Однако воплотить решение в жизнь оказалось непросто: нужных инструментов для монтажно-слесарных работ у семьи Сергеевых не нашлось. Николай почесал в затылке:
– Про инструменты я не подумал, сейчас домой сгоняю.
– Подожди, – остановил друга Андрей. – У нас сосед хозяйственный, у него должны быть.
Анатолий Игоревич, фельдшер психиатрической бригады, оказался не только хозяйственным, но и «с руками». Он принес ящик с инструментами, дрель, стремянку и, отодвинув друзей, сказал:
– Посидите пока, не путайтесь под ногами, это не врачебная процедура.
Через сорок минут новый замок и складская сигнализация были установлены, проверены и приняты отделом технического контроля в лице Николая Неодинокого. Оценив качество и скорость работ на пять с плюсом, Коля потер руки и потребовал по сто грамм для себя и мастера.
– Так нет ничего, – развел руками Андрей.
– Ну, старик, ты вообще не подготовился, – проворчал Николай и достал из бездонной сумки бутылку водки. Оксана подогрела на сковородке свои фирменные пирожки с мясом, Анатолий Игоревич принес вяленую воблу. Вечер удался.
– Ну все, можете теперь спать спокойно, – сказал Николай, прощаясь. – Никто к вам больше не залезет.
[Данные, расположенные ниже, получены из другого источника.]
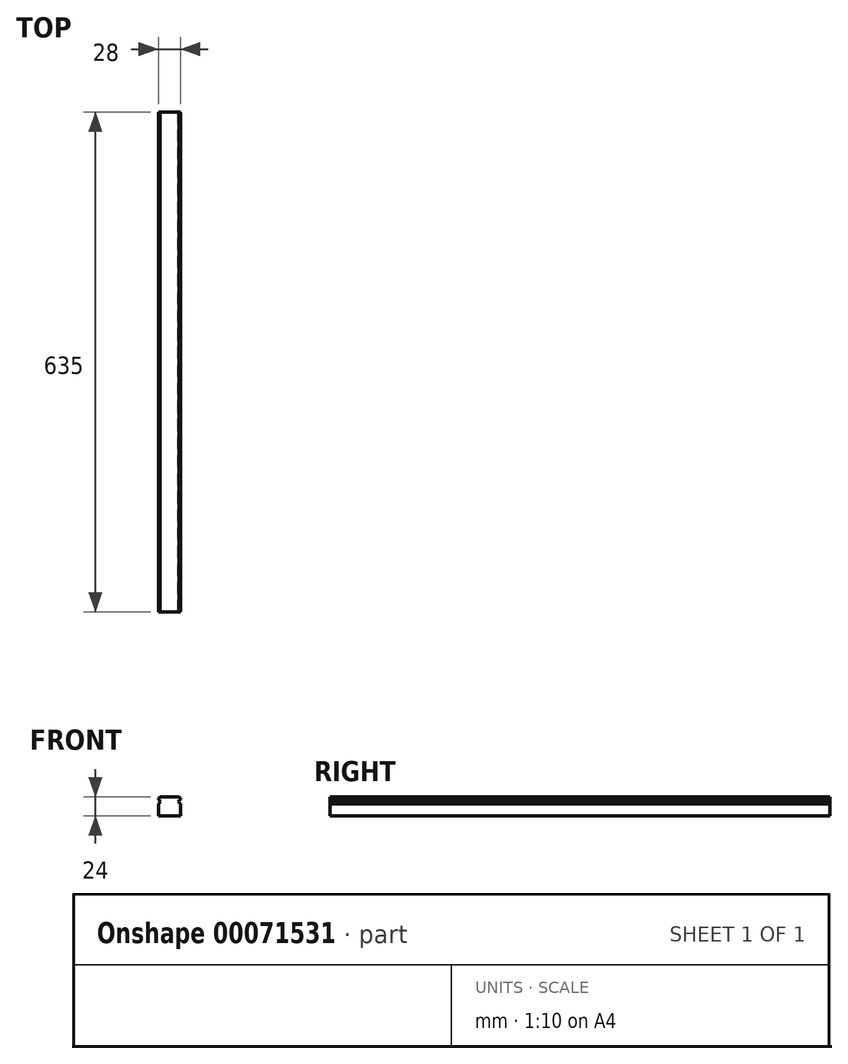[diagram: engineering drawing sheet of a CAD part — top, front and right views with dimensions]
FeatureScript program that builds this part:
annotation { "Feature Type Name" : "Feature", "Feature Type Description" : "" }
export const myFeature = defineFeature(function(context is Context, id is Id, definition is map)
    precondition{}
    {
        {
            var Q0;
            Q0=qCreatedBy(makeId("Front.planeOp"),FACE);
            var sketch = newSketch(context, id + "F0", { "sketchPlane" : qUnion([Q0])});
            skLineSegment(sketch, "E0.bottom", {"start": v(-9.9, 12.6) * mm, "end": v(13.87, 12.6) * mm});
            skLineSegment(sketch, "E0.top", {"start": v(-12.01, -11.4) * mm, "end": v(15.99, -11.4) * mm});
            skLineSegment(sketch, "E0.left", {"start": v(-12.01, 10.49) * mm, "end": v(-12.01, 9.49) * mm});
            skLineSegment(sketch, "E0.right", {"start": v(15.99, 10.49) * mm, "end": v(15.99, 9.49) * mm});
            skLineSegment(sketch, "E1", {"start": v(-9.9, 12.6) * mm, "end": v(-12.01, 10.49) * mm});
            skLineSegment(sketch, "E2", {"start": v(13.87, 12.6) * mm, "end": v(15.99, 10.49) * mm});
            skLineSegment(sketch, "E3", {"start": v(-12.01, 9.49) * mm, "end": v(-9.18, 6.66) * mm});
            skLineSegment(sketch, "E4", {"start": v(-9.18, 6.66) * mm, "end": v(-12.01, 3.83) * mm});
            skLineSegment(sketch, "E5", {"start": v(15.99, 9.49) * mm, "end": v(13.16, 6.66) * mm});
            skLineSegment(sketch, "E6", {"start": v(13.16, 6.66) * mm, "end": v(15.99, 3.83) * mm});
            skLineSegment(sketch, "E7.trimOffspring", {"start": v(-12.01, 3.83) * mm, "end": v(-12.01, -11.4) * mm});
            skLineSegment(sketch, "E8.trimOffspring", {"start": v(15.99, 3.83) * mm, "end": v(15.99, -11.4) * mm});
            skSolve(sketch);
        }
        {
            var Q0;
            Q0=qSketchRegion(id+"F0",true);
            extrude(context, id + "F1", {"entities" : qUnion([Q0]), "depth" : 635 * mm});
        }
    });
Как показали дальнейшие события, это утверждение было преждевременным.
Глава 10
Проституция – социальный и нравственный порок буржуазного общества. Советское общество, общество строителей коммунизма, освободило женщину от неравенства, дало ей истинные ценности: семью и труд – и навсегда покончило с этим постыдным явлением.
Газета «На смену»
Звонок в дверь раздался, когда еще не было девяти. «Кого там принесло в такую рань? – подумала Светлана, поднимаясь и отчаянно зевая. – Целый час еще можно спать». Директор «комка», клиент богатый и щедрый, один недостаток – старый, ушел только в первом часу ночи. Обычно он в десять домой к супруге бежал. Но вчера супруга уехала куда-то, и директор загулял. Выпили две бутылки шампанского вместо привычной одной. И в постель они целых три раза укладывались, откуда только силы взялись в его-то возрасте? Правда, в третий раз у него ничего не получилось, как Светлана ни старалась.
Звонок повторился.
– Да иду я, иду! – крикнула Светлана, набрасывая импортный шелковый халат с широченными рукавами и яркими рисунками: цветами, птичками, черепашками. Халат назывался фурисодэ, Светлана целую неделю заучивала название. Подарил халат клиент, ответственный работник Внешторга. Щедрый был клиент, добрый, жалко – перевели в другой город.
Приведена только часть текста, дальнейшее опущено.